Driven suspensions, where energy is input at a particle scale, are both models for understanding general principles of out-of-equilibrium self-organization, and also materials with enormous near-term applications potential. My work is focused on magnetically-actuated suspensions; I study how these materials assemble into dynamical structures, as well as how they interact with obstacles and boundaries. While the model system we employ is very simple (spinning particles in water), the strong hydrodynamic interactions between individual particles and with nearby boundaries lead to a rich array of emergent structures. Recently, we found that even simple modulations to nearby boundaries can have dramatic consequences: a single post-shaped obstacle can act as a hydrodynamic trap, and capture a passing particle. Moreover, the strength of this trapping can be easily be tuned by adjusting either the obstacle curvature or the particle-obstacle repulsive potential. This work demonstrates the complexity of this dynamical system: microrollers can become trapped by an obstacle, this trapping is stochastic, and most surprising, it is enabled by and not destroyed by thermal fluctuations.

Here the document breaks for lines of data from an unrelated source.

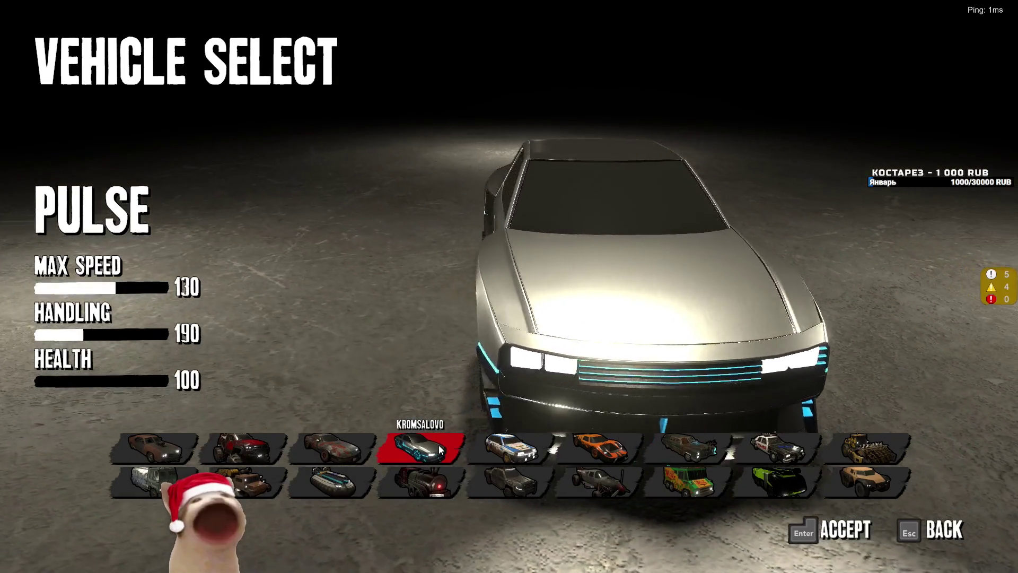
Step: Back out to the lobby and choose TEXASFIELDS in Stage Select
key("Return")
key("Right")
key("Return")
key("e")
key("Right")
key("Right")
key("Right")
key("Right")
key("Right")
key("e")
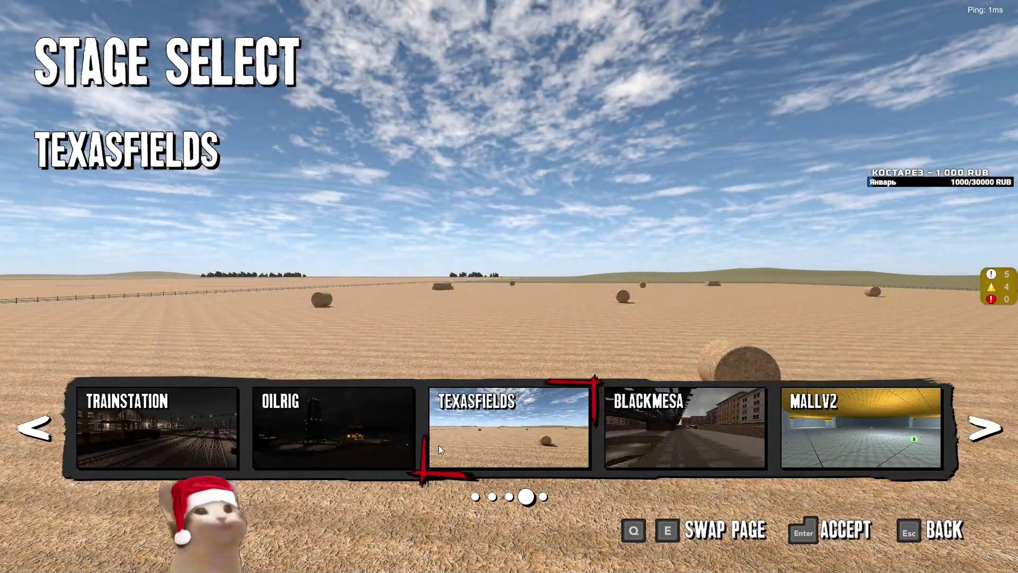
key("Return")
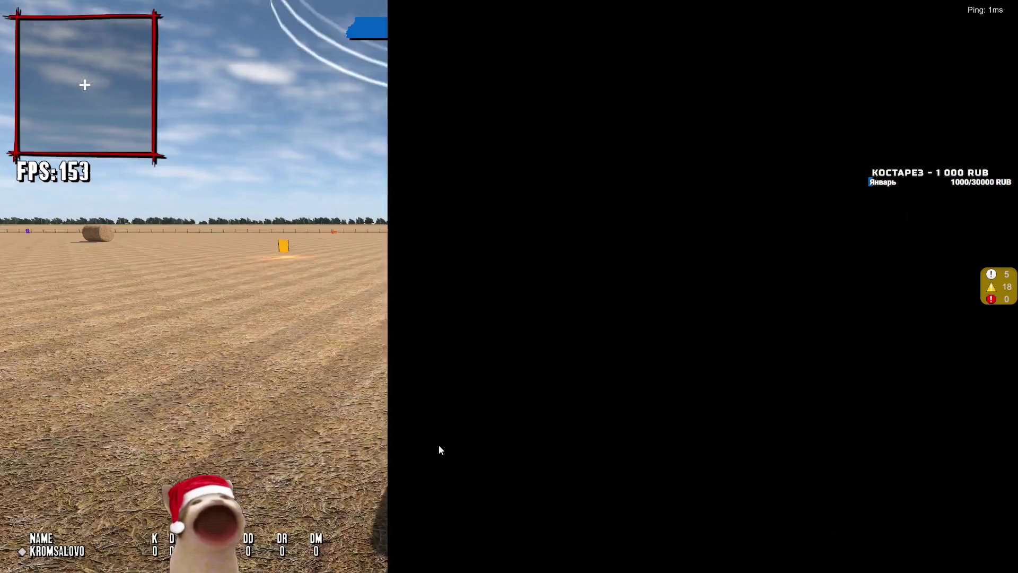
Step: Drive briefly across TexasFields, then exit the match to the lobby
key("d")
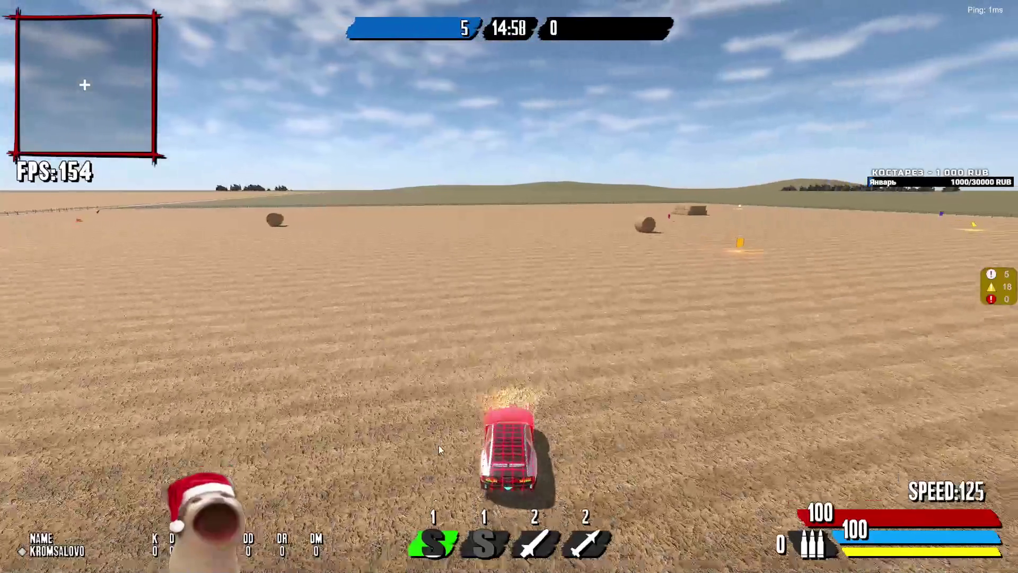
key("Escape")
key("Down")
key("Down")
key("Return")
key("Left")
Step: Choose TRAINSTATION in Stage Select and start loading the match
key("Return")
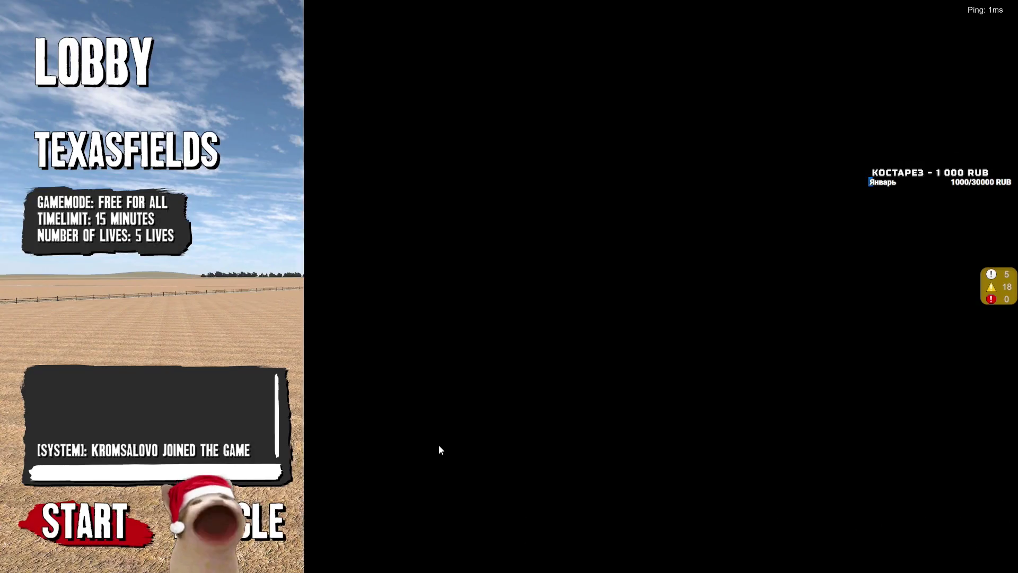
key("Right")
key("Right")
key("Right")
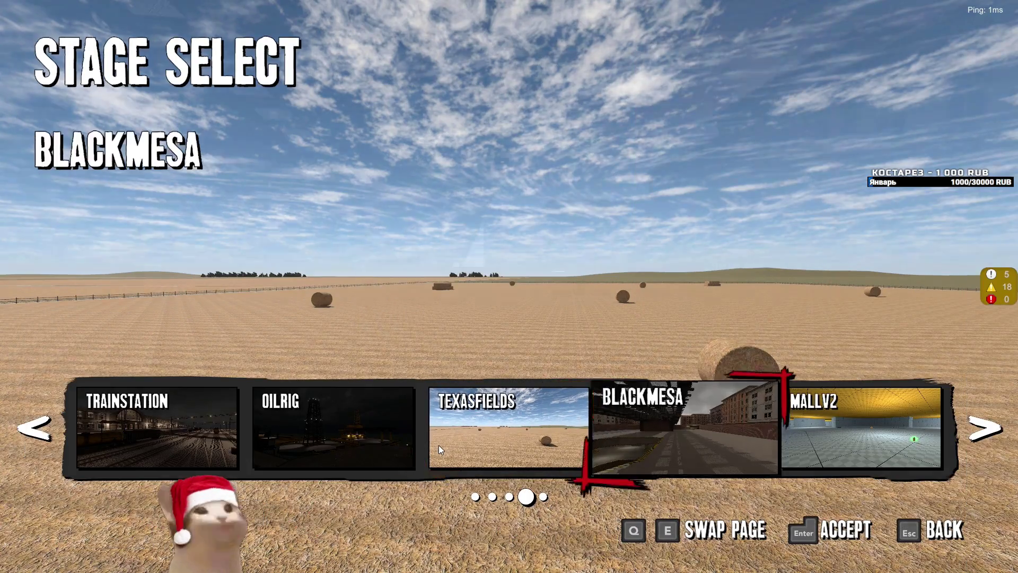
key("q")
key("e")
key("Right")
key("Return")
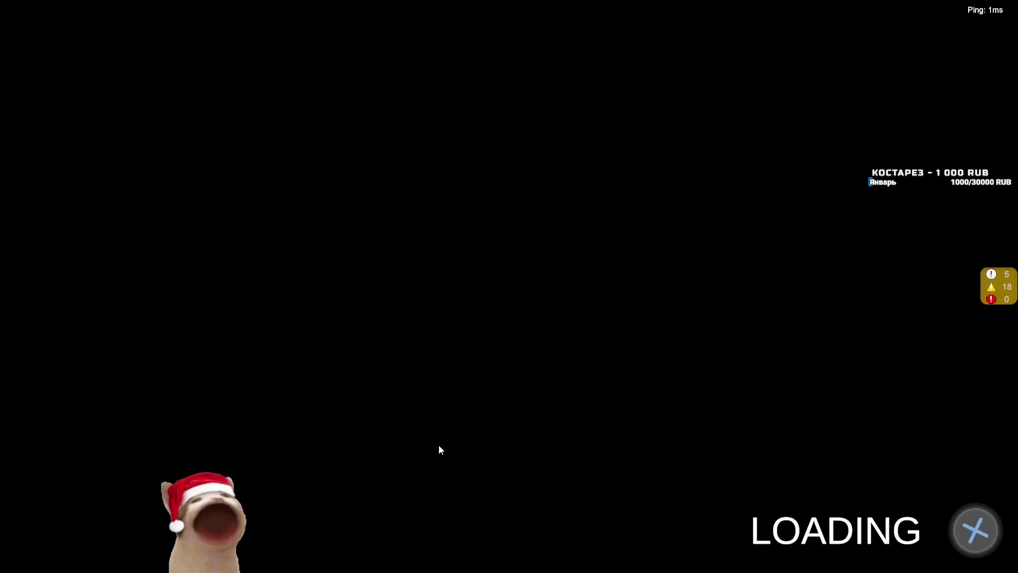
Step: Drive through the night rail yard and pick up the POWER pickup
key("w")
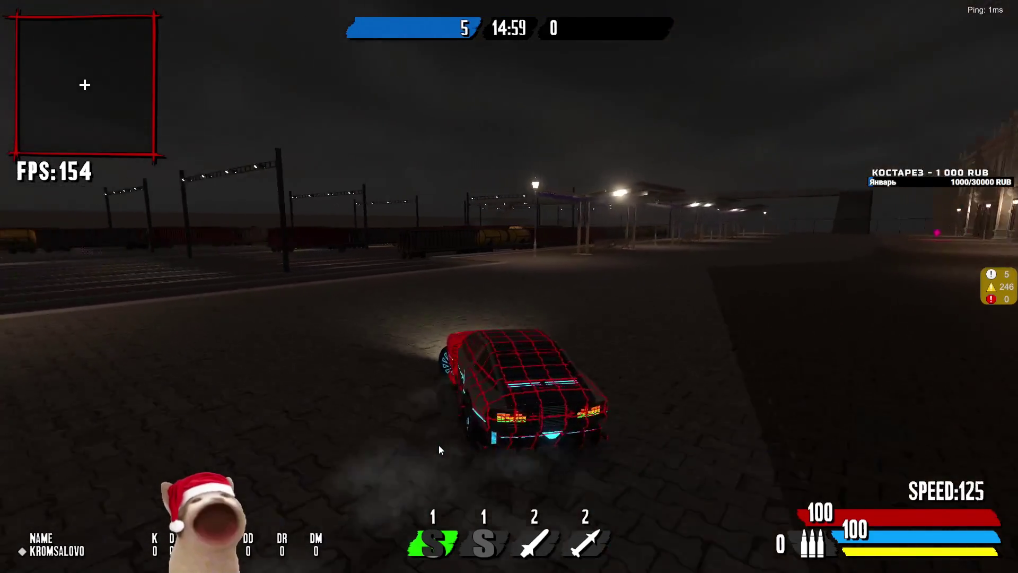
key("a")
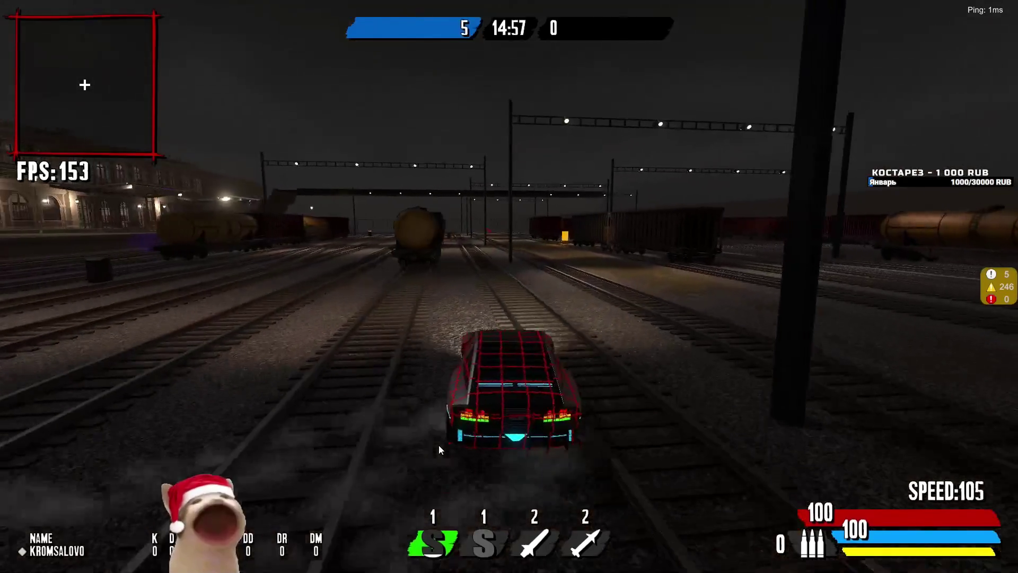
key("d")
key("w")
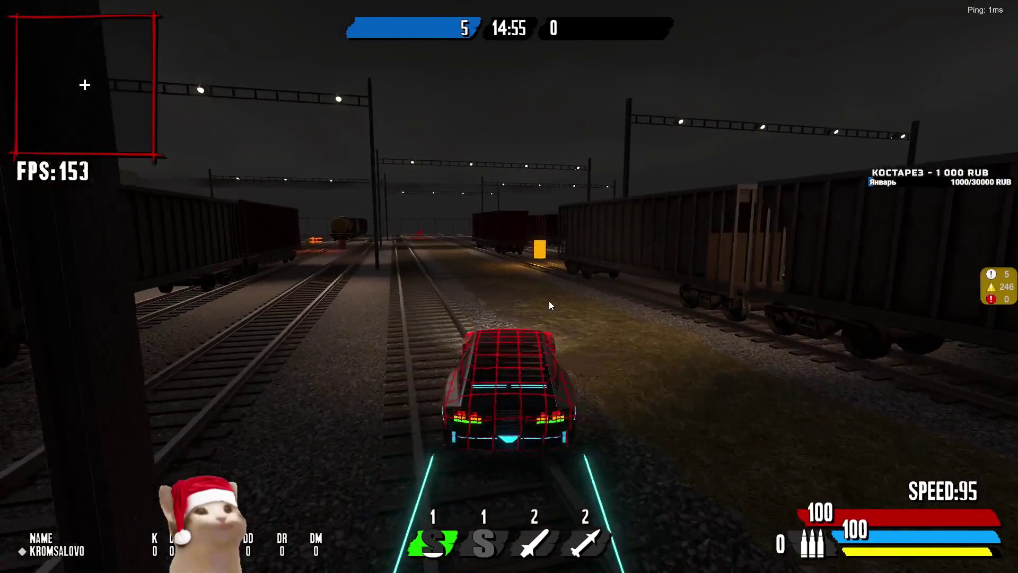
key("w")
key("a")
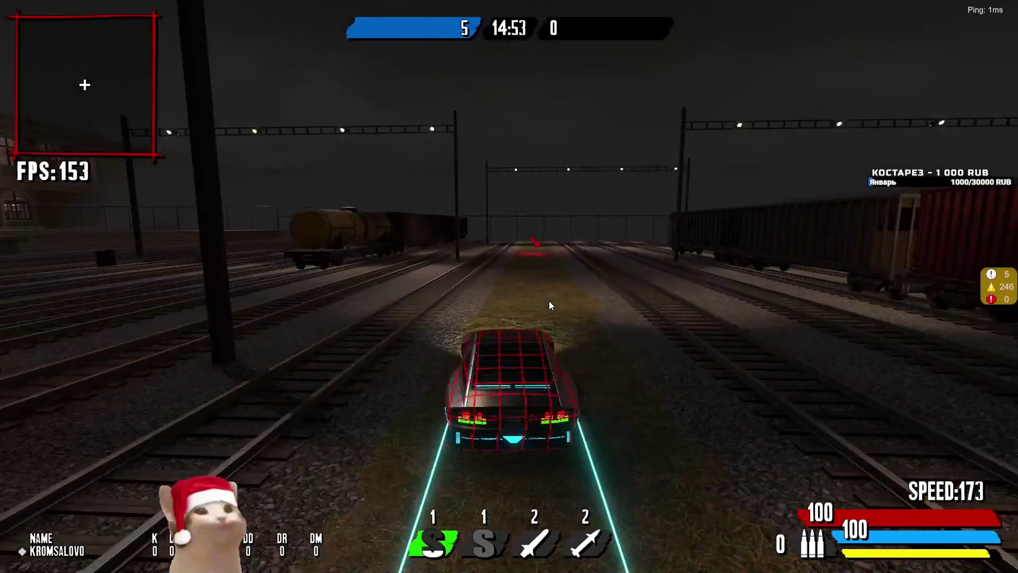
key("d")
key("w")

I will close by discussing how we are using this work to understand suspension transport in more complex structured environments, as well as how we can use these particles to reconfigure their local environment.

Biosketch

Dr. Michelle Driscoll is a soft condensed matter experimentalist, and her research lies at the junction between soft-matter physics and fluid dynamics. The Driscoll lab focuses on understanding how structure and patterns emerge in a driven system, and how to use this structure formation as a new way to probe nonequillibrium systems. The lab studies emergent structures in a diverse array of driven systems, from the microscopic to larger-scale. By developing a deeper understanding of patterns and structures which emerge dynamically in a driven material, we can learn not only how these structures can be controlled, but also how to use them to connect macroscopic behavior to microscopic properties. Before coming to Northwestern, Prof. Driscoll was a postdoctoral associate at New York University, working with Paul Chaikin in the Center for Soft Matter Research. She completed her Ph.D. in 2014 with Sid Nagel at the University of Chicago.